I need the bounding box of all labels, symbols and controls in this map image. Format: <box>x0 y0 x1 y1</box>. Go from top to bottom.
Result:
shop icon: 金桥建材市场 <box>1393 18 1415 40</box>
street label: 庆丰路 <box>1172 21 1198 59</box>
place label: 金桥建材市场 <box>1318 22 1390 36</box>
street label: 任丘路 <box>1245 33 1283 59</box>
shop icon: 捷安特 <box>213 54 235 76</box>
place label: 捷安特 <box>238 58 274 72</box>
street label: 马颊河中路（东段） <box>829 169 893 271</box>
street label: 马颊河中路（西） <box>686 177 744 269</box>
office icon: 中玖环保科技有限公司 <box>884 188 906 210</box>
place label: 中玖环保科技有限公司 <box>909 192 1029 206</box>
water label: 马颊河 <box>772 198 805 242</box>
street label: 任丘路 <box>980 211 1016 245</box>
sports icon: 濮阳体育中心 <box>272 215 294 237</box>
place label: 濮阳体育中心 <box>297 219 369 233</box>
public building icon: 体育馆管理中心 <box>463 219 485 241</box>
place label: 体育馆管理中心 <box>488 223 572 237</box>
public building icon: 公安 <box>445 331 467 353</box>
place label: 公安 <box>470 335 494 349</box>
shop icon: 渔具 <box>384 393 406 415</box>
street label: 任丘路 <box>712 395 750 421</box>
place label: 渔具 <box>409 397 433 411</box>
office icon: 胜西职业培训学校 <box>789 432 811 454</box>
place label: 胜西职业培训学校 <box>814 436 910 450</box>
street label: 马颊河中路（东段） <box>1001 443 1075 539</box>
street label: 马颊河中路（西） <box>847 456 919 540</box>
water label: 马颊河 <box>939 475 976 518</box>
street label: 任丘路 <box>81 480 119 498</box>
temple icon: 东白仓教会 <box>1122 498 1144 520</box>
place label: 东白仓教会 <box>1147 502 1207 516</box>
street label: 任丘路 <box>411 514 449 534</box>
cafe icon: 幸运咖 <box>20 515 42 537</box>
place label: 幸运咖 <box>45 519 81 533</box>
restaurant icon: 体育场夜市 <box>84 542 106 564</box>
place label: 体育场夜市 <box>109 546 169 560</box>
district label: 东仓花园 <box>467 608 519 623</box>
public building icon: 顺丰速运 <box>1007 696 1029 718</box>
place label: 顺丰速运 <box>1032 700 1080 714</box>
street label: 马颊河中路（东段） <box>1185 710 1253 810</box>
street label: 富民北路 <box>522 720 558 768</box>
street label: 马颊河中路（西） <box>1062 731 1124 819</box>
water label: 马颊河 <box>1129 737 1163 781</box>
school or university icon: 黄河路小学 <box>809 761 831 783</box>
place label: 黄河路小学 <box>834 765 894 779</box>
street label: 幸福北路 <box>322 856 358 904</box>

--------

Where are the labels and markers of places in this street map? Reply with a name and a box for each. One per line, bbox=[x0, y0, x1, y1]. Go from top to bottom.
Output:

--------

Scan the records above and show every line in which the word "this" occurs.

I need the bounding box of all labels, symbols and controls in this map image. Format: <box>x0 y0 x1 y1</box>. Go from top to bottom.
Where are the labels and markers of places in this street map? Reply with a name and a box for each. One per line, bbox=[x0, y0, x1, y1]. Go from top to bottom.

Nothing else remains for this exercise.